When Pioneer 10 flew by Jupiter on Dec. 3, 1973, its margin of survival was closer to the knife-edge than it seemed. It absorbed a thousand times the lethal dose of radiation for a human, suffering darkened optics and fried transistor circuits. Other unwanted side effects included the generation of false commands, which caused the craft to lose at least one image of the moon Io and several shots of Jupiter. Fortunately, any changes to Pioneer 10’s systems induced by radiation disappeared in the following months, as it continued on its way, its whistle-stop tour of Jupiter officially ending Jan. 2, 1974.
The probe then crossed the orbits of Saturn in 1976, Uranus in 1979, and Neptune — then the solar system’s most distant planet while Pluto swung interior to the ice giant’s orbit — in 1983. NASA received the spacecraft’s last feeble radio signal on Jan. 23, 2003, from a distance of 7.4 billion miles (11.9 billion km). Efforts to contact Pioneer 10 two weeks later were met with silence.

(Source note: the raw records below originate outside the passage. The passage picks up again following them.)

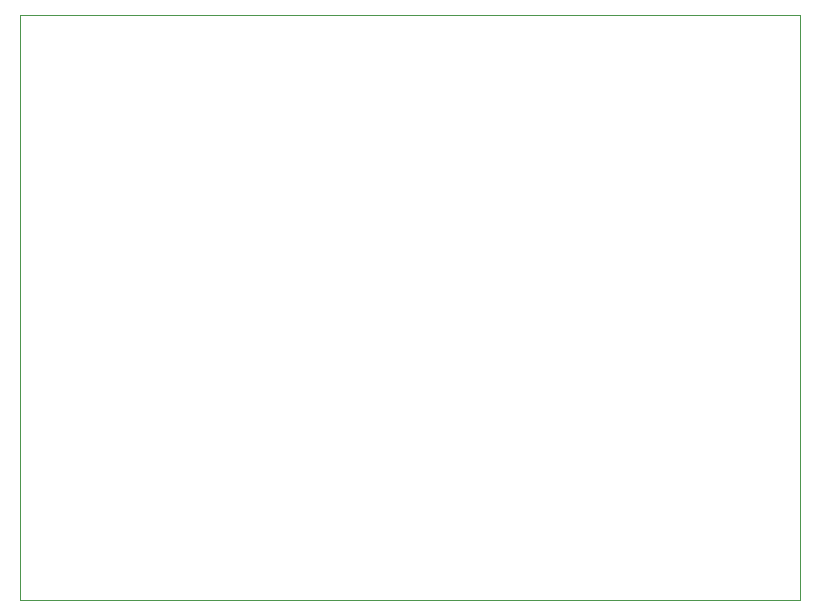
<source format=gm1>
G04 #@! TF.GenerationSoftware,KiCad,Pcbnew,6.0.2+dfsg-1*
G04 #@! TF.CreationDate,2025-06-03T01:46:34+02:00*
G04 #@! TF.ProjectId,ramtest2114,72616d74-6573-4743-9231-31342e6b6963,rev?*
G04 #@! TF.SameCoordinates,Original*
G04 #@! TF.FileFunction,Profile,NP*
%FSLAX46Y46*%
G04 Gerber Fmt 4.6, Leading zero omitted, Abs format (unit mm)*
G04 Created by KiCad (PCBNEW 6.0.2+dfsg-1) date 2025-06-03 01:46:34*
%MOMM*%
%LPD*%
G01*
G04 APERTURE LIST*
G04 #@! TA.AperFunction,Profile*
%ADD10C,0.100000*%
G04 #@! TD*
G04 APERTURE END LIST*
D10*
X35560000Y-52070000D02*
X101600000Y-52070000D01*
X101600000Y-52070000D02*
X101600000Y-101600000D01*
X101600000Y-101600000D02*
X35560000Y-101600000D01*
X35560000Y-101600000D02*
X35560000Y-52070000D01*
M02*

</source>
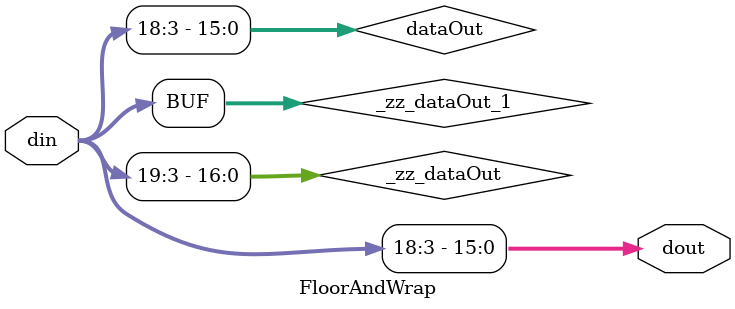
<source format=v>

`timescale 1ns/1ps 

module FloorAndWrap (
  input      [19:0]   din,
  output     [15:0]   dout
);

  wire       [16:0]   _zz_dataOut;
  wire       [19:0]   _zz_dataOut_1;
  wire       [15:0]   dataOut;

  assign _zz_dataOut = (_zz_dataOut_1 >>> 3);
  assign _zz_dataOut_1 = din;
  assign dataOut = _zz_dataOut[15 : 0];
  assign dout = dataOut;

endmodule

</source>
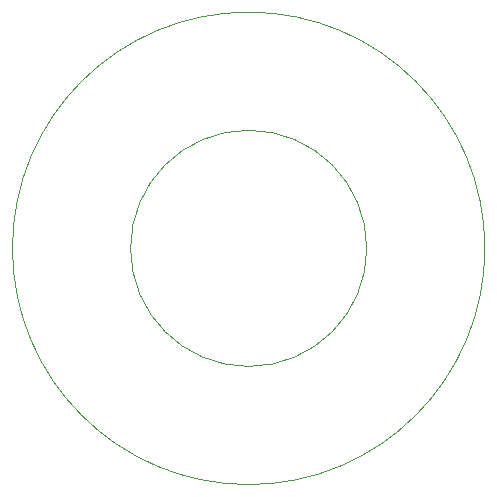
<source format=gbr>
%TF.GenerationSoftware,KiCad,Pcbnew,7.0.10*%
%TF.CreationDate,2024-03-15T11:40:28-04:00*%
%TF.ProjectId,new_base_inner,6e65775f-6261-4736-955f-696e6e65722e,rev?*%
%TF.SameCoordinates,Original*%
%TF.FileFunction,Profile,NP*%
%FSLAX46Y46*%
G04 Gerber Fmt 4.6, Leading zero omitted, Abs format (unit mm)*
G04 Created by KiCad (PCBNEW 7.0.10) date 2024-03-15 11:40:28*
%MOMM*%
%LPD*%
G01*
G04 APERTURE LIST*
%TA.AperFunction,Profile*%
%ADD10C,0.100000*%
%TD*%
G04 APERTURE END LIST*
D10*
X70000000Y-50000000D02*
G75*
G03*
X30000000Y-50000000I-20000000J0D01*
G01*
X30000000Y-50000000D02*
G75*
G03*
X70000000Y-50000000I20000000J0D01*
G01*
X60000000Y-50000000D02*
G75*
G03*
X40000000Y-50000000I-10000000J0D01*
G01*
X40000000Y-50000000D02*
G75*
G03*
X60000000Y-50000000I10000000J0D01*
G01*
M02*

</source>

Five decades after its launch, Pioneer 10 continues silently at a velocity that could zip between New York and London in eight minutes. Each year, it crosses 230 million miles (370 million km), more than twice the gulf separating Earth from the Sun, heading generally in the direction of the red giant Aldebaran, the brightest star in the constellation Taurus. It may take a couple of million years to get there.